-- About this task --
For each line of the listing below that contains the string "lines", copy the line.

════════

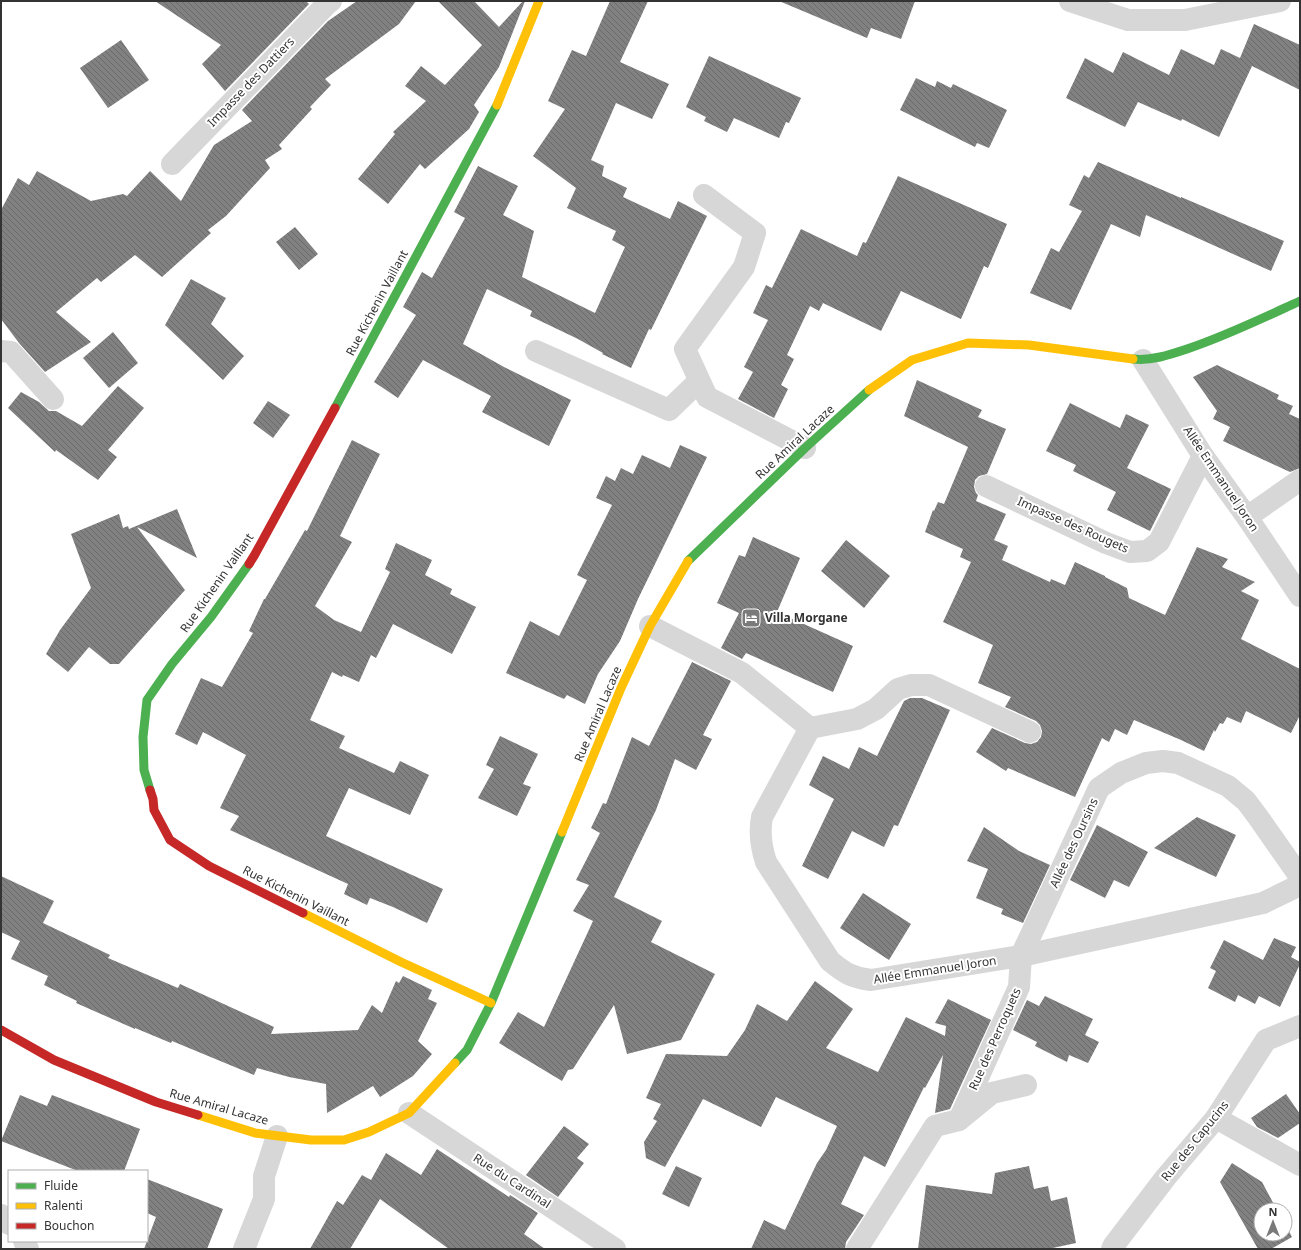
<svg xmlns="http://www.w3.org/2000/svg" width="1301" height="1250" font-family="'Noto Sans',sans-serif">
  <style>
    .building { fill: url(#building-back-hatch) }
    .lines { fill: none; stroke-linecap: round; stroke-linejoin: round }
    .street { stroke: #d7d7d7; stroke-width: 22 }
    .fast { stroke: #4caf50; stroke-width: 9 }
    .slow { stroke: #ffc107; stroke-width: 9 }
    .jam { stroke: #c62828; stroke-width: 9 }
    .labels { text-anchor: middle; stroke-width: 4; stroke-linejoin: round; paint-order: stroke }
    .street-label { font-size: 12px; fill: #333; stroke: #fff }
    .poi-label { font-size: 12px; font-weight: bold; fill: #333; stroke: #fff; text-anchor: start }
  </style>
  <defs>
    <pattern id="building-back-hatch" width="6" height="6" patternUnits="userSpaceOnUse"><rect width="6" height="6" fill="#818181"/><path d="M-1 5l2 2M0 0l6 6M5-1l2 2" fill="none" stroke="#6a6a6a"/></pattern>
  </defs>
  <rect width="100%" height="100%" fill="#fff"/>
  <!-- building -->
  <g class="building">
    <path d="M 155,1 L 306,1 L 309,4 L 225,91 L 202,64 L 221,45 Z"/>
    <path d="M 357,1 L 416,1 L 399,24 L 325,79 L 331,85 L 310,107 L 312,109 L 279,145 L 282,149 L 265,160 L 270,168 L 226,216 L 208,230 L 211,233 L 162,277 L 135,255 L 101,282 L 97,278 L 56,312 L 91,342 L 45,372 L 19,343 L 1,319 L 1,210 L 18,178 L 29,185 L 37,171 L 91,201 L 123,194 L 127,196 L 150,171 L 181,201 L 214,145 L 252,121 L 242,110 L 328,21 Z"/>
    <path d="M 438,1 L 474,1 L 499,27 L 523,1 L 525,1 L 499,67 L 474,105 L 479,112 L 469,129 L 425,169 L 420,164 L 388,204 L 358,179 L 395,134 L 393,132 L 426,101 L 405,86 L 421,66 L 445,85 L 482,45 Z"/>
    <path d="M 610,1 L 648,1 L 620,62 L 669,84 L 652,119 L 616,103 L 591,160 L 604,166 L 602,176 L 627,188 L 623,197 L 670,219 L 678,201 L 707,216 L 651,330 L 649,329 L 631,368 L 602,354 L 603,353 L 578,339 L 530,316 L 532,311 L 487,289 L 463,344 L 504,367 L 571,400 L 549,446 L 482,412 L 491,396 L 423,360 L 398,398 L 374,382 L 416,315 L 403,307 L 422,272 L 432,278 L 465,218 L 454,212 L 478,166 L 518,186 L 503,215 L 534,231 L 522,277 L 595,313 L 625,247 L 612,240 L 616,231 L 567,208 L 576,188 L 533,156 L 565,109 L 548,101 L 572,50 L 586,56 Z"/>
    <path d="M 779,1 L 915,1 L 901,39 L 871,28 L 867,38 Z"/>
    <path d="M 1254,24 L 1300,45 L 1300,90 L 1252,66 L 1219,137 L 1182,119 L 1181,121 L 1138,102 L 1125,127 L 1066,98 L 1085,58 L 1113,73 L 1123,52 L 1169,75 L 1181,49 L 1214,65 L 1221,49 L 1240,58 Z"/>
    <path d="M 121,40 L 149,80 L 108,108 L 80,68 Z"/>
    <path d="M 709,56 L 801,98 L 789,123 L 786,122 L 779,138 L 734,118 L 727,132 L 704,121 L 706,117 L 686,107 Z"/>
    <path d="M 916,78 L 935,87 L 937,81 L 951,88 L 953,84 L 1007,110 L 989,148 L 977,143 L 975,147 L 900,110 Z"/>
    <path d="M 1098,162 L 1181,198 L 1181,197 L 1284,241 L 1271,271 L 1146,215 L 1140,237 L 1111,224 L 1071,310 L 1030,293 L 1051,248 L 1059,252 L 1082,211 L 1069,205 L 1084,175 L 1089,178 Z"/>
    <path d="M 898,176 L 1007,224 L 988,268 L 984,266 L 961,319 L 901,291 L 881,331 L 823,303 L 819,311 L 810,306 L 787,355 L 794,359 L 781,385 L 788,389 L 774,418 L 738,399 L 753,372 L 744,367 L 768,320 L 753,313 L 766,285 L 772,288 L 801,229 L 857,256 L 863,242 L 866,243 Z"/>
    <path d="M 295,227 L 318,254 L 299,270 L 276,242 Z"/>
    <path d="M 191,279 L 226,298 L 211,324 L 244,356 L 223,380 L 165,325 Z"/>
    <path d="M 113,332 L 138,363 L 109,388 L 83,358 Z"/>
    <path d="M 1217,365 L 1279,395 L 1277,399 L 1293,406 L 1289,414 L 1300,419 L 1300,468 L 1290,472 L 1223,441 L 1230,427 L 1213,419 L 1217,411 L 1193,377 Z"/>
    <path d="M 917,380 L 982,410 L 978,417 L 1006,429 L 987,474 L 979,476 L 975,480 L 974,487 L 976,493 L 978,495 L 976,501 L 1006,514 L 994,540 L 1008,546 L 1002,560 L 1050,582 L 1051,579 L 1065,585 L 1075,562 L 1105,576 L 1105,577 L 1127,588 L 1129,598 L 1165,615 L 1197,547 L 1228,559 L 1222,567 L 1255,582 L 1241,591 L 1259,600 L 1241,639 L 1300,669 L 1300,715 L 1291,733 L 1246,711 L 1241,723 L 1227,717 L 1223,724 L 1220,723 L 1215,732 L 1214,730 L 1204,751 L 1181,740 L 1134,720 L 1127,735 L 1115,729 L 1109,742 L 1102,738 L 1075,797 L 1008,768 L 1006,771 L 976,752 L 992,728 L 1025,743 L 1031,744 L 1037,742 L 1041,737 L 1042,731 L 1040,725 L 1036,721 L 1005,707 L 1011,697 L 978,683 L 993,645 L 943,622 L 971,562 L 960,557 L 963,549 L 925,532 L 933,510 L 934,511 L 938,502 L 944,504 L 968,447 L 904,416 Z"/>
    <path d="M 118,386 L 144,408 L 108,450 L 117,457 L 98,480 L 56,450 L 55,452 L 8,408 L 21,392 L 39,402 L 49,411 L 56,411 L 82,426 Z"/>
    <path d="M 268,401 L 290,415 L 273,438 L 253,423 Z"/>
    <path d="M 1070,403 L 1120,428 L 1126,414 L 1149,425 L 1127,468 L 1171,489 L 1150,531 L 1107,510 L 1116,492 L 1073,471 L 1076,465 L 1046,451 Z"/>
    <path d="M 352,440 L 380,454 L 340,536 L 352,542 L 315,606 L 334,620 L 361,632 L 390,572 L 385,569 L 396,543 L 432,560 L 425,575 L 452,589 L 450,594 L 476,607 L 452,654 L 393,624 L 376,658 L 371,655 L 359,682 L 343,675 L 342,677 L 332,672 L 310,720 L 345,736 L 339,748 L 394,773 L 400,761 L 429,775 L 410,815 L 349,788 L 326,836 L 443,889 L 427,923 L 393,907 L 370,898 L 367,905 L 344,894 L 348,884 L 230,830 L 239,816 L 220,808 L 246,755 L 203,732 L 197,745 L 175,734 L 201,678 L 222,687 L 253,633 L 249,631 L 264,599 L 265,599 L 305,530 L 307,531 Z"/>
    <path d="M 680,445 L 707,457 L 638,599 L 620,641 L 598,674 L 585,704 L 567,695 L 564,699 L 506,673 L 530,621 L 559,636 L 587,580 L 577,575 L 612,505 L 596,498 L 606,476 L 615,481 L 621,468 L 633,474 L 642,455 L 670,468 Z"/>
    <path d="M 177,509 L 197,558 L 137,527 L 185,590 L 119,664 L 110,664 L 89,647 L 68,672 L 46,654 L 60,630 L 91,588 L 71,534 L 119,514 L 123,528 L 128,526 L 129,529 Z"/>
    <path d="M 753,537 L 800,558 L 777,612 L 853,646 L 833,692 L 746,653 L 742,659 L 721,648 L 739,613 L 717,603 L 739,555 L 745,557 Z"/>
    <path d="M 846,540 L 890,576 L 864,608 L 821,571 Z"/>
    <path d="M 692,662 L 731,681 L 703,735 L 712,739 L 696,770 L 675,759 L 656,810 L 614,897 L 662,921 L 651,942 L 715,974 L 681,1040 L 627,1054 L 614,1005 L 573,1069 L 568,1070 L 562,1081 L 499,1043 L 518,1012 L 544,1027 L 593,921 L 573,911 L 589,885 L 576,880 L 600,833 L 591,828 L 603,803 L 606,804 L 632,737 L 649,746 Z"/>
    <path d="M 910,698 L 922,698 L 950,710 L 898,826 L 894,825 L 884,847 L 852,831 L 828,879 L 802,866 L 834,799 L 809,785 L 823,756 L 849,769 L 859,747 L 877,756 L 904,701 Z"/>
    <path d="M 500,736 L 538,754 L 523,784 L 531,787 L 517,816 L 478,798 L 494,769 L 486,765 Z"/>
    <path d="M 1197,817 L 1236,835 L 1216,877 L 1154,848 Z"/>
    <path d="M 1097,825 L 1148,852 L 1129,887 L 1114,880 L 1105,898 L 1070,880 Z"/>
    <path d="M 984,827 L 1019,851 L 1050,865 L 1023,923 L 1001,914 L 1003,909 L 976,898 L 988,869 L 967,861 Z"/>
    <path d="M 1,876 L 54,901 L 43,923 L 110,955 L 108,958 L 178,988 L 180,984 L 274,1027 L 271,1034 L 358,1030 L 372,1005 L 382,1013 L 396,981 L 399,983 L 403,976 L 432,990 L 428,999 L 437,1003 L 418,1041 L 432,1054 L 413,1076 L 380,1097 L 373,1086 L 327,1113 L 326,1084 L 289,1077 L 257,1068 L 254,1075 L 172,1041 L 171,1043 L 135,1028 L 135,1029 L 76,1003 L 77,1001 L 44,985 L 48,976 L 11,959 L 20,941 L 1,932 Z"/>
    <path d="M 863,893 L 911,924 L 889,960 L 840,928 Z"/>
    <path d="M 1274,938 L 1296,947 L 1291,957 L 1300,962 L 1300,964 L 1280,1007 L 1259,996 L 1255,1004 L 1238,995 L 1235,1002 L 1208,988 L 1216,971 L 1210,968 L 1224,940 L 1263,960 Z"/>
    <path d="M 815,981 L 853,1009 L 826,1048 L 878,1072 L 906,1017 L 945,1036 L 946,1026 L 935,1023 L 948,999 L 991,1020 L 950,1109 L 935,1113 L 943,1055 L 925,1088 L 924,1087 L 885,1167 L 864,1156 L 841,1204 L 864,1215 L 846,1242 L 845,1249 L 751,1249 L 764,1220 L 785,1230 L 817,1163 L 826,1150 L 837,1126 L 776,1097 L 761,1127 L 703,1099 L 665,1167 L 646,1158 L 644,1142 L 657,1121 L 653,1119 L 661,1104 L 646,1098 L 666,1054 L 727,1056 L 745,1030 L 757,1004 L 787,1021 Z"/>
    <path d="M 1045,996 L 1093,1019 L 1085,1035 L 1099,1042 L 1088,1063 L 1069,1055 L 1067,1062 L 1035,1046 L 1037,1042 L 1013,1030 L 1027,1000 L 1039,1006 Z"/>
    <path d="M 1286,1094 L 1300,1114 L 1300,1123 L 1278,1138 L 1257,1127 L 1251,1118 Z"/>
    <path d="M 20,1095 L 47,1106 L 52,1095 L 140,1129 L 124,1171 L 78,1171 L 1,1141 Z"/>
    <path d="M 564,1126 L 589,1144 L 577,1158 L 584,1163 L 558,1197 L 526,1175 Z"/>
    <path d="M 437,1149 L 509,1197 L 510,1195 L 538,1213 L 524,1234 L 545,1249 L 449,1249 L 380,1199 L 350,1249 L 310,1249 L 337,1201 L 343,1205 L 362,1175 L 371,1180 L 386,1153 L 421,1175 Z"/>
    <path d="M 1232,1163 L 1262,1182 L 1277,1210 L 1261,1210 L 1261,1234 L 1285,1234 L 1285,1224 L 1292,1237 L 1271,1249 L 1258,1249 L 1220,1182 Z"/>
    <path d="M 676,1166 L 702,1178 L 689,1207 L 662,1194 Z"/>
    <path d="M 1029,1166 L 1034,1189 L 1048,1186 L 1051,1201 L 1067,1197 L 1076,1243 L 1048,1249 L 918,1249 L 926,1185 L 992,1194 L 995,1173 Z"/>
    <path d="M 147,1179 L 223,1209 L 207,1249 L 144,1249 L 156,1217 L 147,1213 Z"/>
  </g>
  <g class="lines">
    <!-- street -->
    <g class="street">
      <path d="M 1070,1 L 1128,20 L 1185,20 L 1280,1"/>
      <path d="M 172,164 L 326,5 L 331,1"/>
      <path d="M 704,195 L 755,233 L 744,267 L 685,349 L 707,397 L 805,448"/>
      <path d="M 1,351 L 11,352 L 53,399"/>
      <path d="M 536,351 L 669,410 L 699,381"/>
      <path d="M 1143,360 L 1203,456 L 1247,517 L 1300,596"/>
      <path d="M 986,486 L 1106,543 L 1130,552 L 1147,551 L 1159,542 L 1203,456"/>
      <path d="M 1247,517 L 1300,480"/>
      <path d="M 650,626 L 742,673 L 810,728 L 762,817 C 759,833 761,847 766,862 L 830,961 C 846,974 851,977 871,980 L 1021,956 L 1263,903 L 1300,885"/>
      <path d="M 810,728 L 857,719 L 876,709 L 898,689 L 911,685 L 929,685 L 1030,732"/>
      <path d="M 409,1113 L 615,1249"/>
      <path d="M 1216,1118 L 1300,1165"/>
      <path d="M 959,1120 L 1019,987 L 1021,956 L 1099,788 L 1121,773 L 1146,763 L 1163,761 L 1178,763 L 1228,786 L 1246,801 L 1258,817 L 1300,877"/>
      <path d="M 1,1215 L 9,1224"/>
      <path d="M 24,1241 L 28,1249"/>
      <path d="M 244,1249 L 264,1199 L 264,1176 L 277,1136"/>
      <path d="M 857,1249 L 935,1126 L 959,1120 L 992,1093 L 1026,1085"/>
      <path d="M 1112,1249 L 1114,1245 L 1166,1177 L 1216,1118 L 1266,1040 L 1300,1026"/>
    </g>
    <!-- fast -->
    <g class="fast">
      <path d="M 1133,359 C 1151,361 1169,355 1187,349 C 1226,336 1263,318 1300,301"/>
      <path d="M 335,408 L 497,105"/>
      <path d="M 688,561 L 805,448 L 869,390"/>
      <path d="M 150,790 L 144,770 L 143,737 L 147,700 L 172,664 L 211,617 L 249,564"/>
      <path d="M 455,1063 L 467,1050 L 491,1003 L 562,832"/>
    </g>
    <!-- slow -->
    <g class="slow">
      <path d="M 497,105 L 539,1"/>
      <path d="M 869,390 L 912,360 L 968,343 L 1029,345 L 1133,359"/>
      <path d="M 562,832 L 621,688 L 650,626 L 688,561"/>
      <path d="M 303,913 L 401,962 L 491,1003"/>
      <path d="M 198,1115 L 255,1133 L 311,1140 L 344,1140 L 369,1132 L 409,1113 L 455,1063"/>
    </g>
    <!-- jam -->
    <g class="jam">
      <path d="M 249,564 L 254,556 L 335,408"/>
      <path d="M 150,790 L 153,799 L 154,810 L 170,840 L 209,866 L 303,913"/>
      <path d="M 1,1030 L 54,1060 L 156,1102 L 198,1115"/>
    </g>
  </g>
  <!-- icons -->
  <defs>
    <symbol id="hotel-square" viewBox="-11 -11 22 22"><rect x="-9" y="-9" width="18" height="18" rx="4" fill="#7a7a7a" stroke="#fff"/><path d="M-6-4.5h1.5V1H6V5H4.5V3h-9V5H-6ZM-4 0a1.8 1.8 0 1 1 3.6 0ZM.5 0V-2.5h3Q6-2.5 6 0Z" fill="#fff"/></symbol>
  </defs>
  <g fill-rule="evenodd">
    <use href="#hotel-square" x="740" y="607" width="22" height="22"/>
  </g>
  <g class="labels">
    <!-- street labels -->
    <g class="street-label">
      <text transform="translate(251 82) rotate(-46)" y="4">Impasse des Dattiers</text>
      <text transform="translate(377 303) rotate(-62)" y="4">Rue Kichenin Vaillant</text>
      <text transform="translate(795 442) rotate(-43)" y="4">Rue Amiral Lacaze</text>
      <text transform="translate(1221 479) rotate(56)" y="4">Allée Emmanuel Joron</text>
      <text transform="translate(1073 525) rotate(24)" y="4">Impasse des Rougets</text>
      <text transform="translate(217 583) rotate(-55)" y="4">Rue Kichenin Vaillant</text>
      <text transform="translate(598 714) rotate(-67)" y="4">Rue Amiral Lacaze</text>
      <text transform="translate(1074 843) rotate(-65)" y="4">Allée des Oursins</text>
      <text transform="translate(296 896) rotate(27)" y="4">Rue Kichenin Vaillant</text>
      <text transform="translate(935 970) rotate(-9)" y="4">Allée Emmanuel Joron</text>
      <text transform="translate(995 1039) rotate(-66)" y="4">Rue des Perroquets</text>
      <text transform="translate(219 1107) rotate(16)" y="4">Rue Amiral Lacaze</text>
      <text transform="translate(1195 1141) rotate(-51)" y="4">Rue des Capucins</text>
      <text transform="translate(512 1181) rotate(33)" y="4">Rue du Cardinal</text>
    </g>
    <!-- poi labels -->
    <g class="poi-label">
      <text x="765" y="622">Villa Morgane</text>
    </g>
  </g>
  <!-- border -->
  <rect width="1301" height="1250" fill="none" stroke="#333333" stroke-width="4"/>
  <!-- legend -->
  <rect x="8" y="1170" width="140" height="72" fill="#ffffff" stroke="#adadad"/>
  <rect x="16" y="1183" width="20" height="6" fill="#4caf50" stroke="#adadad"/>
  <text x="44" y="1190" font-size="12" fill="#333333">Fluide</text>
  <rect x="16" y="1203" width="20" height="6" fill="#ffc107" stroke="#adadad"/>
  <text x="44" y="1210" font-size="12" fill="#333333">Ralenti</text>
  <rect x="16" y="1223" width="20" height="6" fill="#c62828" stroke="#adadad"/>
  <text x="44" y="1230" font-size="12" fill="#333333">Bouchon</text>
  <!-- north arrow -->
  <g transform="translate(1273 1222)"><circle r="19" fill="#ffffff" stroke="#adadad"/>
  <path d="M0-3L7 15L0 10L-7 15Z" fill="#7a7a7a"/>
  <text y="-6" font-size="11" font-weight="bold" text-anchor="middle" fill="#333333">N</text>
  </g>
</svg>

════════

-- Response box --
    .lines { fill: none; stroke-linecap: round; stroke-linejoin: round }
  <g class="lines">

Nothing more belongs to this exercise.